**What you need to do**
Leaving out the pictures, return each line of the entries from the first through the line with "7. **[Tests](tests/README.md)** - Testing", and only those lines.

Dataset entries:
#####

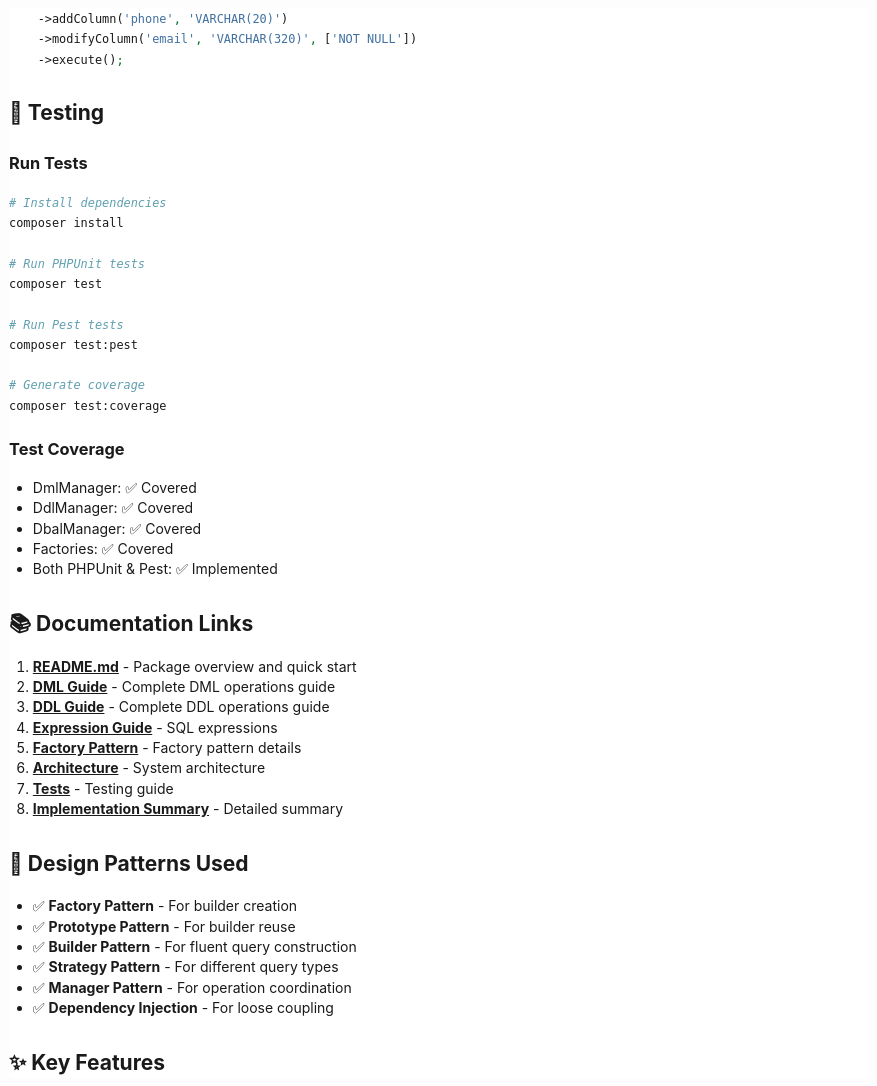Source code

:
 ```php
    ->addColumn('phone', 'VARCHAR(20)')
    ->modifyColumn('email', 'VARCHAR(320)', ['NOT NULL'])
    ->execute();
```

## 🧪 Testing

### Run Tests
```bash
# Install dependencies
composer install

# Run PHPUnit tests
composer test

# Run Pest tests
composer test:pest

# Generate coverage
composer test:coverage
```

### Test Coverage
- DmlManager: ✅ Covered
- DdlManager: ✅ Covered
- DbalManager: ✅ Covered
- Factories: ✅ Covered
- Both PHPUnit & Pest: ✅ Implemented

## 📚 Documentation Links

1. **[README.md](README.md)** - Package overview and quick start
2. **[DML Guide](docs/dml-guide.md)** - Complete DML operations guide
3. **[DDL Guide](docs/ddl-guide.md)** - Complete DDL operations guide
4. **[Expression Guide](docs/expression-guide.md)** - SQL expressions
5. **[Factory Pattern](docs/factory-pattern.md)** - Factory pattern details
6. **[Architecture](docs/architecture.md)** - System architecture
7. **[Tests](tests/README.md)** - Testing guide
8. **[Implementation Summary](IMPLEMENTATION_SUMMARY.md)** - Detailed summary

## 🎯 Design Patterns Used

- ✅ **Factory Pattern** - For builder creation
- ✅ **Prototype Pattern** - For builder reuse
- ✅ **Builder Pattern** - For fluent query construction
- ✅ **Strategy Pattern** - For different query types
- ✅ **Manager Pattern** - For operation coordination
- ✅ **Dependency Injection** - For loose coupling

## ✨ Key Features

#####

**Solution**
Source code

:
 ```php
    ->addColumn('phone', 'VARCHAR(20)')
    ->modifyColumn('email', 'VARCHAR(320)', ['NOT NULL'])
    ->execute();
```

## 🧪 Testing

### Run Tests
```bash
# Install dependencies
composer install

# Run PHPUnit tests
composer test

# Run Pest tests
composer test:pest

# Generate coverage
composer test:coverage
```

### Test Coverage
- DmlManager: ✅ Covered
- DdlManager: ✅ Covered
- DbalManager: ✅ Covered
- Factories: ✅ Covered
- Both PHPUnit & Pest: ✅ Implemented

## 📚 Documentation Links

1. **[README.md](README.md)** - Package overview and quick start
2. **[DML Guide](docs/dml-guide.md)** - Complete DML operations guide
3. **[DDL Guide](docs/ddl-guide.md)** - Complete DDL operations guide
4. **[Expression Guide](docs/expression-guide.md)** - SQL expressions
5. **[Factory Pattern](docs/factory-pattern.md)** - Factory pattern details
6. **[Architecture](docs/architecture.md)** - System architecture
7. **[Tests](tests/README.md)** - Testing guide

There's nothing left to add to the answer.